CIS—100 . Chapter 15—Windows Vista. Parts of a Window . Moving a Window.
Chapter 15—Windows Vista
To move a window, point to its title bar with the mouse pointer . Then drag the window to the location that you want. (Dragging means pointing to an item, holding down the mouse button, moving the item with the pointer, and then releasing the mouse button.)
Drag the resize handle bars to resize a window.
Closing a window removes it from the desktop and taskbar. If you're done with a program or document and don't need to return to it right away, close it.
To close a window, click its Close button .
NOTE: If you close a document without saving any changes you made, a message appears that gives you the option to save your changes.
If you open more than one program or document, your desktop can quickly become cluttered with windows. Keeping track of which windows you have open isn't always easy, because some windows might partially or completely cover others.
To make a minimized window appear again on the desktop, click its taskbar button. The window appears exactly as it did before you minimized it.
The taskbar provides a way to organize all of your windows. Each window has a corresponding button on the taskbar. To switch to another window, just click its taskbar button. The window appears in front of all other windows, becoming the active window—the one you're currently working in.
Clicking the Calculator button brings that window to the front.
You can switch to the previous window by pressing ALT+TAB, or cycle through all open windows and the desktop by holding down ALT and repeatedly pressing TAB. Release ALT to show the selected window.
Arrange windows in a cascade (left), vertical stack (center), or side-by-side pattern (right).
A dialog box is a special type of window that asks you a question, allows you to select options to perform a task, or provides you with information. You'll often see dialog boxes when a program or Windows needs a response from you to continue.
Menus, buttons, scroll bars, and check boxes are examples of controls that you operate with your mouse or keyboard. These controls allow you to select commands, change settings, or work with windows. This section describes how to recognize and use controls that you'll encounter frequently while using Windows.
Icons are small pictures that represent files, folders, programs, and other items. When you first start Windows, you'll see at least one icon on your desktop: the Recycle Bin (more on that later). Your computer manufacturer might have added other icons to the desktop. Some examples of desktop icons are shown below.
You can choose which icons appear on the desktop—you can add or remove an icon at any time. Some people like a clean, uncluttered desktop with few or no icons. Others place dozens of icons on their desktop to give them quick access to frequently used programs, files, and folders.
1. Locate the item that you want to create a shortcut for. (For help with finding a file or folder, see Find a file or folder. For help with finding a program, see The Start menu (overview).)
2. Right-click the item, click Send To, and then click Desktop (create shortcut). The shortcut icon appears on your desktop.
1. Right-click an empty area of the desktop, and then click Personalize Show allHide all
2. In the left pane, click Change desktop icons.
3. Under Desktop icons, select the check box for each icon that you want to add to the desktop, or clear the check box for each icon that you want to remove from the desktop, and then click OK.
Right-click the icon, and then click Delete. If the icon is a shortcut, only the shortcut is removed; the original item is not deleted.
Windows stacks icons in columns on the left side of the desktop. But you're not stuck with that arrangement. You can move an icon by dragging it to a new place on the desktop.
When you delete a file or folder, it doesn't actually get deleted right away—it goes to the Recycle Bin. That's a good thing, because if you ever change your mind and decide you need a deleted file, you can get it back.

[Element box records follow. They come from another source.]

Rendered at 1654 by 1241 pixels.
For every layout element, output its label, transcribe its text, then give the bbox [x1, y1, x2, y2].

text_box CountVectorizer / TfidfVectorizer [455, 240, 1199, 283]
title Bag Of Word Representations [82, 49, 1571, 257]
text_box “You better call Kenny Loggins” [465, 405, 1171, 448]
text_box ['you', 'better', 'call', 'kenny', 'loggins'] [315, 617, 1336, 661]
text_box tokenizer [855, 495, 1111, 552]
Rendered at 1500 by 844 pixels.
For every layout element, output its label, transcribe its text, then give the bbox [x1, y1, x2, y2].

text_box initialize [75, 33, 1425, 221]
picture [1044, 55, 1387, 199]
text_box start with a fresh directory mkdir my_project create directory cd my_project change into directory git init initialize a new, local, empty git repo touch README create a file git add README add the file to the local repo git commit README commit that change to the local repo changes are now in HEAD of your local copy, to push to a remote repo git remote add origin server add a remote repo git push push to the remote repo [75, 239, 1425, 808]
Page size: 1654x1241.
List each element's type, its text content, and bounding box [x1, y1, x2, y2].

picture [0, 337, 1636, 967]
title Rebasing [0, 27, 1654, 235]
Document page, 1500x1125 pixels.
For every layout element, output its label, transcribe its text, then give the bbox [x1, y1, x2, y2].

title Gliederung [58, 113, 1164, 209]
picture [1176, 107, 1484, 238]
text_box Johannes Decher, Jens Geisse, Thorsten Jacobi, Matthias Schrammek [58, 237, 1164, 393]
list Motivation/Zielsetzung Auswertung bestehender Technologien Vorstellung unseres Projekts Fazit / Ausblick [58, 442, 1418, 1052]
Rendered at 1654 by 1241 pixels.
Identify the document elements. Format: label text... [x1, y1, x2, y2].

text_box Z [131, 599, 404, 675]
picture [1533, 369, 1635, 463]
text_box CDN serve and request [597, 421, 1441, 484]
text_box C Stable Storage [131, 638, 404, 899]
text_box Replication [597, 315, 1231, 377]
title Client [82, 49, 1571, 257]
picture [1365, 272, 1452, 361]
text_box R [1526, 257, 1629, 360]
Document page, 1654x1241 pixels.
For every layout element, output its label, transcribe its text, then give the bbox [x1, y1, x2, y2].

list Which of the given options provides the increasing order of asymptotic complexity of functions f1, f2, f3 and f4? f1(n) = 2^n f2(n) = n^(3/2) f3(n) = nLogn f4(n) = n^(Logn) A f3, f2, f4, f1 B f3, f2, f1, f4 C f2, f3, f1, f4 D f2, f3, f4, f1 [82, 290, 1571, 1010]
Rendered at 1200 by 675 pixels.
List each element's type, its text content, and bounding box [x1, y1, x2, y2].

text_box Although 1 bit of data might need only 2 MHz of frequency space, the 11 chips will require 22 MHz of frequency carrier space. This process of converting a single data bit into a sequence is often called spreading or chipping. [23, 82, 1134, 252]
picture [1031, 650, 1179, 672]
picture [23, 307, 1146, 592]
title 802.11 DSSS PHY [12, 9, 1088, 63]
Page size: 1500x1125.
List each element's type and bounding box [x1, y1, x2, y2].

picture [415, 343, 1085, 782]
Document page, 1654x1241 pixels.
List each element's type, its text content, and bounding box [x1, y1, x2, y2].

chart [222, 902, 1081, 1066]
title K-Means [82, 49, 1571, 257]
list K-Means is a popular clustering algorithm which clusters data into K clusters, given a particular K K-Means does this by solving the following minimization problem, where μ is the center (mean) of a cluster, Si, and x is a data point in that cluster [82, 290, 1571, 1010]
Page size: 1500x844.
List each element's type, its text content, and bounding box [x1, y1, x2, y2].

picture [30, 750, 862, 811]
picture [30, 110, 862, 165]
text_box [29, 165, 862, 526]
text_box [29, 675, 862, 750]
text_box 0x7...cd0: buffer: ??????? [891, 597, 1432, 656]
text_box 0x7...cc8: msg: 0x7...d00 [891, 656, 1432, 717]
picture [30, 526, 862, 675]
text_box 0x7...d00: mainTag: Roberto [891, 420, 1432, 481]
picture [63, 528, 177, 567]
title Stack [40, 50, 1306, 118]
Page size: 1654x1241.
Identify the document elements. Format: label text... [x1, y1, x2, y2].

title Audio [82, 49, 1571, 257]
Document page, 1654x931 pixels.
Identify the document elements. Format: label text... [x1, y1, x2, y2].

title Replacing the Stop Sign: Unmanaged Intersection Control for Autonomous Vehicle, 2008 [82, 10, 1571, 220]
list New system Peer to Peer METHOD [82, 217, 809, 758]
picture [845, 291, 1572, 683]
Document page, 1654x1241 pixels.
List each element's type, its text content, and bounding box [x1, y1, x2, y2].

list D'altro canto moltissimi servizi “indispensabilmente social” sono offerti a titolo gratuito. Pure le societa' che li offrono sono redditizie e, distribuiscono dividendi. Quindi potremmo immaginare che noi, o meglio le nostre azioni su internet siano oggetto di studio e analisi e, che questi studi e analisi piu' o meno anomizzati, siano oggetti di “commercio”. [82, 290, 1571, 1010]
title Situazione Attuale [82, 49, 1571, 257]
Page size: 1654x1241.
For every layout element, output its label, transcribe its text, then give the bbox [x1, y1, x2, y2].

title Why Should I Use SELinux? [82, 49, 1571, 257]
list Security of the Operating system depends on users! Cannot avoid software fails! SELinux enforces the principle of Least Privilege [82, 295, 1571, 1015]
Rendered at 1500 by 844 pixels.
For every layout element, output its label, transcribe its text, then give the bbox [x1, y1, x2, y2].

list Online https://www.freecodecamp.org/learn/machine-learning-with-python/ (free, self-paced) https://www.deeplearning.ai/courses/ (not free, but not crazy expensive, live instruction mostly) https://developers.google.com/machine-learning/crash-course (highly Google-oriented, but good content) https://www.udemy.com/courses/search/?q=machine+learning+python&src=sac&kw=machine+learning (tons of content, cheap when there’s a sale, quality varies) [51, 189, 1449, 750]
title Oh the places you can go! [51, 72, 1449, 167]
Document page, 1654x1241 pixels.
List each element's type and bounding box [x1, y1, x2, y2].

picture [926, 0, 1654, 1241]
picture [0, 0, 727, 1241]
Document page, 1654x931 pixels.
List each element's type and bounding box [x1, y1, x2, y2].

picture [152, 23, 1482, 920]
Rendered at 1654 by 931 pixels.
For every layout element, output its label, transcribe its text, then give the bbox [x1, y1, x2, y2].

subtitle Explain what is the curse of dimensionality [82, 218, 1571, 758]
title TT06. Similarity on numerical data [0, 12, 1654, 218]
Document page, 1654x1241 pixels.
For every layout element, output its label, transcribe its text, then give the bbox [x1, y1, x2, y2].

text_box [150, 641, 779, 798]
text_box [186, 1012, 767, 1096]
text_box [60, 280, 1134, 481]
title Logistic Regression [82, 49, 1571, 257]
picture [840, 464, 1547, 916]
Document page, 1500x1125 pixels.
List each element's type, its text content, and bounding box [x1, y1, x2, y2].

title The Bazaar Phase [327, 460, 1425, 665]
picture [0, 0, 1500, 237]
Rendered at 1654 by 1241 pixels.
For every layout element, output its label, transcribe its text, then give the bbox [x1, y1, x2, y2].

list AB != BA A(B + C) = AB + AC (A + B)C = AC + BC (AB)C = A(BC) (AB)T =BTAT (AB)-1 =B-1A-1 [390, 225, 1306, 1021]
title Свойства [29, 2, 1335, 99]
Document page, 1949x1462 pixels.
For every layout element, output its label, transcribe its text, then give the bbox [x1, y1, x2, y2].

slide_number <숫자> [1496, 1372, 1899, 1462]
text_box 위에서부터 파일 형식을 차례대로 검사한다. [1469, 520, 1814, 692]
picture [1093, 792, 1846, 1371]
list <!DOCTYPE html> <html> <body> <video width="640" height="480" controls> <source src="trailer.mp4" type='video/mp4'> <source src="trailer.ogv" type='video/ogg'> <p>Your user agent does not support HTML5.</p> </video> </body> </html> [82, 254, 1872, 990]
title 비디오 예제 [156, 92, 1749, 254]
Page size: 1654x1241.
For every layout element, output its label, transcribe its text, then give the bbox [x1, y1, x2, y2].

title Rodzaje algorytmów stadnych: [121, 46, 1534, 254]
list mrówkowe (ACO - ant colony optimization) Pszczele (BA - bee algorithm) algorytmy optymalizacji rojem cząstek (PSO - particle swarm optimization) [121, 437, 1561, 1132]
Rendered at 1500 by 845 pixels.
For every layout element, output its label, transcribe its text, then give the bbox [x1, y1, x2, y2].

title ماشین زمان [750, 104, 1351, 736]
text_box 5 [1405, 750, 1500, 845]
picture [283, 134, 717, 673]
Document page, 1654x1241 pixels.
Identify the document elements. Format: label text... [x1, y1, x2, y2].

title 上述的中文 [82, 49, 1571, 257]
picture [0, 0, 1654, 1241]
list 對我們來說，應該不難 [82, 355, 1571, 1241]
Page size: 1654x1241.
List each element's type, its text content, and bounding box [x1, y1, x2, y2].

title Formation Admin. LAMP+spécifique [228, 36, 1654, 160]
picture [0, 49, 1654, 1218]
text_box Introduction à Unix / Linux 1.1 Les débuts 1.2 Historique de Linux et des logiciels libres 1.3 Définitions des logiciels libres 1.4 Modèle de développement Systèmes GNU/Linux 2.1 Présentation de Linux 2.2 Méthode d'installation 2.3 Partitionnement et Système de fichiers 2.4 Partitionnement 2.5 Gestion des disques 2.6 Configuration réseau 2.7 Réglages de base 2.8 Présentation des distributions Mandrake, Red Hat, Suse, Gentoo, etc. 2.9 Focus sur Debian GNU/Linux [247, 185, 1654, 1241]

One of the easiest ways to personalize your computer is to change the desktop background, also called the wallpaper. You can choose one of the backgrounds provided with Windows, pick a favorite digital picture from your own collection, or use a solid background color. You can also find pictures on the Internet designed to be used as desktop backgrounds.
Many people keep program shortcuts on their desktop, but open windows can block your view of the desktop. The Quick Launch Toolbar solves this problem because it is on the taskbar, which is visible even when you have windows open. For example, if you’ve added a web browser shortcut to the Quick Launch toolbar and you are working in a document, you don't have to minimize the document window to open the web browser. Instead, you can click the web browser icon on the Quick Launch toolbar.
To improve your computer's performance and find files more easily, it's best to store files in the Documents folder rather than on the desktop.
To access files from your desktop, create a desktop shortcut instead.
These icons communicate the status of something on your computer or provide access to certain settings. The set of icons you see depends on which programs or services you have installed and how your computer manufacturer set up your computer.
There are many ways to customize the taskbar to suit your preferences. For example, you can move the entire taskbar to the left, right, or top edge of the screen. You can make the taskbar larger, have Windows automatically hide it when you are not using it, and add toolbars to it.